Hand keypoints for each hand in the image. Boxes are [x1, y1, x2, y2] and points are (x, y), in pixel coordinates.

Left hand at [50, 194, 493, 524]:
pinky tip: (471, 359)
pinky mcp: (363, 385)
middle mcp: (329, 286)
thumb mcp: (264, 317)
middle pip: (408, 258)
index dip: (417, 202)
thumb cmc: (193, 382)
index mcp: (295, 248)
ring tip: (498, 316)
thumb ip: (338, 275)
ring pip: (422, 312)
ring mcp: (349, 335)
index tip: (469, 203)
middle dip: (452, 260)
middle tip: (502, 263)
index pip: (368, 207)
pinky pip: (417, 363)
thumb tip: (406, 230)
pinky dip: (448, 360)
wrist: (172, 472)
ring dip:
★ ★ ★
TASK REQUIREMENTS | Return, exactly as written, only those lines that run from the one with "middle pip: (408, 258)" to the last line of the data, both of those lines included.

RESPONSE AREA |
middle pip: (408, 258)
index dip: (417, 202)
thumb cmc: (193, 382)
index mcp: (295, 248)
ring tip: (498, 316)
thumb ip: (338, 275)
ring pip: (422, 312)
ring mcp: (349, 335)
index tip: (469, 203)
middle dip: (452, 260)
middle tip: (502, 263)
index pip: (368, 207)
pinky pip: (417, 363)
thumb tip: (406, 230)
pinky dip: (448, 360)
wrist: (172, 472)
ring dip:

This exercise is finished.